Exercise: Only the lines below starting at the one that contains "48. Interest entitlements" and ending at the one that contains "51. The term" are to be reproduced, exactly and with both ends kept.

Supplied information:
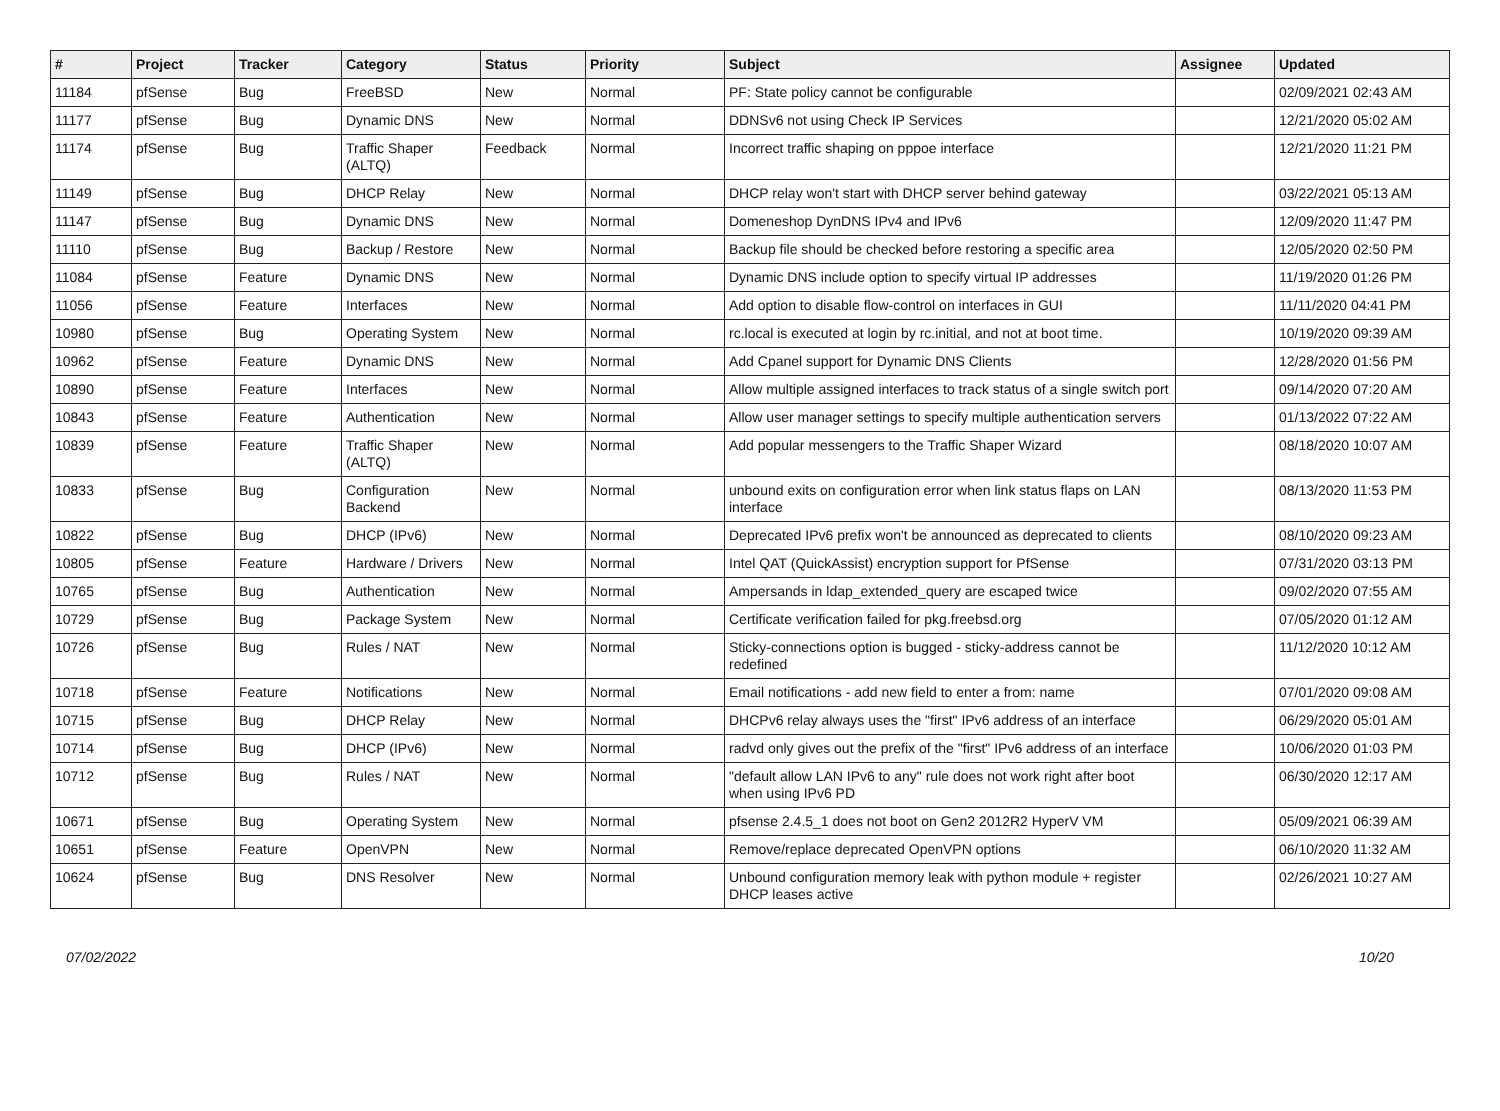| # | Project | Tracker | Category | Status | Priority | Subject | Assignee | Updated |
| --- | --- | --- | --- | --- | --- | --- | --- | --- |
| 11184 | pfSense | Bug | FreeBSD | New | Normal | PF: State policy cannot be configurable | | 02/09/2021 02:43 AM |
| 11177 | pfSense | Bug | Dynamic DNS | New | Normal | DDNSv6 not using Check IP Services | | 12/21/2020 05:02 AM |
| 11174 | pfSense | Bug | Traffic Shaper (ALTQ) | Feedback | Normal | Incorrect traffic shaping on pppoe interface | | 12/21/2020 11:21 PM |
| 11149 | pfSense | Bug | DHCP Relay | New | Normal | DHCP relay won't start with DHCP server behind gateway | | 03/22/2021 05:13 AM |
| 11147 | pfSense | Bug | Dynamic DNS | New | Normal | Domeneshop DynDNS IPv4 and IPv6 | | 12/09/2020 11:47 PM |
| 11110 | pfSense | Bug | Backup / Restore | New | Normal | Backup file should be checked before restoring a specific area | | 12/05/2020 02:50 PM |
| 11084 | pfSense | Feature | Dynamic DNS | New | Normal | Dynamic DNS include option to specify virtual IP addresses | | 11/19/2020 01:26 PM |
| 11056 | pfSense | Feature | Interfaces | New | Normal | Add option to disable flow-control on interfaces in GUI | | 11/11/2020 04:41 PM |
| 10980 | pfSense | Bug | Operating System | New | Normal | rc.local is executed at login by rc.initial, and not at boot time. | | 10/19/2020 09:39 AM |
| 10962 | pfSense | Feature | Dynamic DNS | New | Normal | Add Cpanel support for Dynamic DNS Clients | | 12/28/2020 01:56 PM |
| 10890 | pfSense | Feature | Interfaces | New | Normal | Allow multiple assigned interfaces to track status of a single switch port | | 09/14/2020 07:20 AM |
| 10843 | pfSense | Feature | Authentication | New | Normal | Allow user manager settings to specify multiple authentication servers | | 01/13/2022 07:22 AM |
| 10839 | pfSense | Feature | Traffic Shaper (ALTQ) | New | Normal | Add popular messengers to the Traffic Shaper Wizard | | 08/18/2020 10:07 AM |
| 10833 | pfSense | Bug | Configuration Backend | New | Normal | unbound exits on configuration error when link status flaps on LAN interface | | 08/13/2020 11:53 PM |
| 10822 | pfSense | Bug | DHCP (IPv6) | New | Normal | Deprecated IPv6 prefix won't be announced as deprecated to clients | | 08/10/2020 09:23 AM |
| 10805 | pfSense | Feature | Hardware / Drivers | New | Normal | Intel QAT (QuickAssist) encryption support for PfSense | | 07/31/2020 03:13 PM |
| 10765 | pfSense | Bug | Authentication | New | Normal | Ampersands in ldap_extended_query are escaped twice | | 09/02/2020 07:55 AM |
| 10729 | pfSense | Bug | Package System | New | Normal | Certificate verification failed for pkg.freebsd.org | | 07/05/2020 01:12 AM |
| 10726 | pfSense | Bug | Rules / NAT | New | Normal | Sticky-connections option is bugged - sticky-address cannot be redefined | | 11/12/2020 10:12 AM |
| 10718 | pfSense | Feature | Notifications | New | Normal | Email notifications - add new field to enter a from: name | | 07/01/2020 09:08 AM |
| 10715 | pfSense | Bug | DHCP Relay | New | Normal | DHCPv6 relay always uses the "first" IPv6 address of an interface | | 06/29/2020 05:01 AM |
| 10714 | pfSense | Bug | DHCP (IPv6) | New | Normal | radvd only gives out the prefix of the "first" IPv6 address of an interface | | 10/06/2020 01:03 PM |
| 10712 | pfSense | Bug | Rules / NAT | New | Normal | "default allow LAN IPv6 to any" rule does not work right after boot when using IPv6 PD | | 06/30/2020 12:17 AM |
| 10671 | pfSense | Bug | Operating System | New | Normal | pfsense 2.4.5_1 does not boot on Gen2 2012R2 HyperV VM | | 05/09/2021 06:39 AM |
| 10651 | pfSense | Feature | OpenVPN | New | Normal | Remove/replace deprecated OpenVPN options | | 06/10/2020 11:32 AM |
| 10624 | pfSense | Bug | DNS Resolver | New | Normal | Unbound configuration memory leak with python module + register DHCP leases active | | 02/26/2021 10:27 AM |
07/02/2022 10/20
==
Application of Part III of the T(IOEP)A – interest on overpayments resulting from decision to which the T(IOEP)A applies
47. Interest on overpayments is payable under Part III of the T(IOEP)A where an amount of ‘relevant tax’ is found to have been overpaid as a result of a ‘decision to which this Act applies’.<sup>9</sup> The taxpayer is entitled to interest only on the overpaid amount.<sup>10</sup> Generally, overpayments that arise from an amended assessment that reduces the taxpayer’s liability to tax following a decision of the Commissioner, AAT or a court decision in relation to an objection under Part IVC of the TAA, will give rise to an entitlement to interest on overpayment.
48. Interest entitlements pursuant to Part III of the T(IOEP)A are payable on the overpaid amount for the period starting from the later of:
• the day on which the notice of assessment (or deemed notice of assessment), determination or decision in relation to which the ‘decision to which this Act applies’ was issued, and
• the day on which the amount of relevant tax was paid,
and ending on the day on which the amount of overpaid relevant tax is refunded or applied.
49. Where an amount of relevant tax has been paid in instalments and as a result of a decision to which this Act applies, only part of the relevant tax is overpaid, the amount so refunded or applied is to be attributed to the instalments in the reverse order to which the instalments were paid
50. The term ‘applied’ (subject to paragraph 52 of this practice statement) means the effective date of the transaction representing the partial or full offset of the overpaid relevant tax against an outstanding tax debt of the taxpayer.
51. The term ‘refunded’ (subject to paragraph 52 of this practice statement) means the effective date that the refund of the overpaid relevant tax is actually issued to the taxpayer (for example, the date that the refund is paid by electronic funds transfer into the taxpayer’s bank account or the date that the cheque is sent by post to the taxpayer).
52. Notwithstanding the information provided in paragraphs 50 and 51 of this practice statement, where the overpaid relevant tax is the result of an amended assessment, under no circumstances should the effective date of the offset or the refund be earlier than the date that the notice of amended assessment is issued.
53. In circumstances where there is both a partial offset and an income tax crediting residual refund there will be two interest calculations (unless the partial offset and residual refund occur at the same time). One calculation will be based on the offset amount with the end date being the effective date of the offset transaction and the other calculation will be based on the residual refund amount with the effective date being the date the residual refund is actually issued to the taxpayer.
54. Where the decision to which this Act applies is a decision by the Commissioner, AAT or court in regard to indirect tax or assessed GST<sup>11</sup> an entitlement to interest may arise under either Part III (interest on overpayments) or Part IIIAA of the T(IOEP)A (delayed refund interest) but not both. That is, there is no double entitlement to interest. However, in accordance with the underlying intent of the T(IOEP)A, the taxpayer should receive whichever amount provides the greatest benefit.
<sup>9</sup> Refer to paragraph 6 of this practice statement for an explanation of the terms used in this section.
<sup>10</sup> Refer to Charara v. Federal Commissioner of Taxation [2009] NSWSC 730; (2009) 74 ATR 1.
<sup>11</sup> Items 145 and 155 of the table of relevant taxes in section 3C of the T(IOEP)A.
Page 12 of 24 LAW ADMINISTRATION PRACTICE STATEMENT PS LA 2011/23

Problem solution:
48. Interest entitlements pursuant to Part III of the T(IOEP)A are payable on the overpaid amount for the period starting from the later of:
• the day on which the notice of assessment (or deemed notice of assessment), determination or decision in relation to which the ‘decision to which this Act applies’ was issued, and
• the day on which the amount of relevant tax was paid,
and ending on the day on which the amount of overpaid relevant tax is refunded or applied.
49. Where an amount of relevant tax has been paid in instalments and as a result of a decision to which this Act applies, only part of the relevant tax is overpaid, the amount so refunded or applied is to be attributed to the instalments in the reverse order to which the instalments were paid
50. The term ‘applied’ (subject to paragraph 52 of this practice statement) means the effective date of the transaction representing the partial or full offset of the overpaid relevant tax against an outstanding tax debt of the taxpayer.
51. The term ‘refunded’ (subject to paragraph 52 of this practice statement) means the effective date that the refund of the overpaid relevant tax is actually issued to the taxpayer (for example, the date that the refund is paid by electronic funds transfer into the taxpayer’s bank account or the date that the cheque is sent by post to the taxpayer).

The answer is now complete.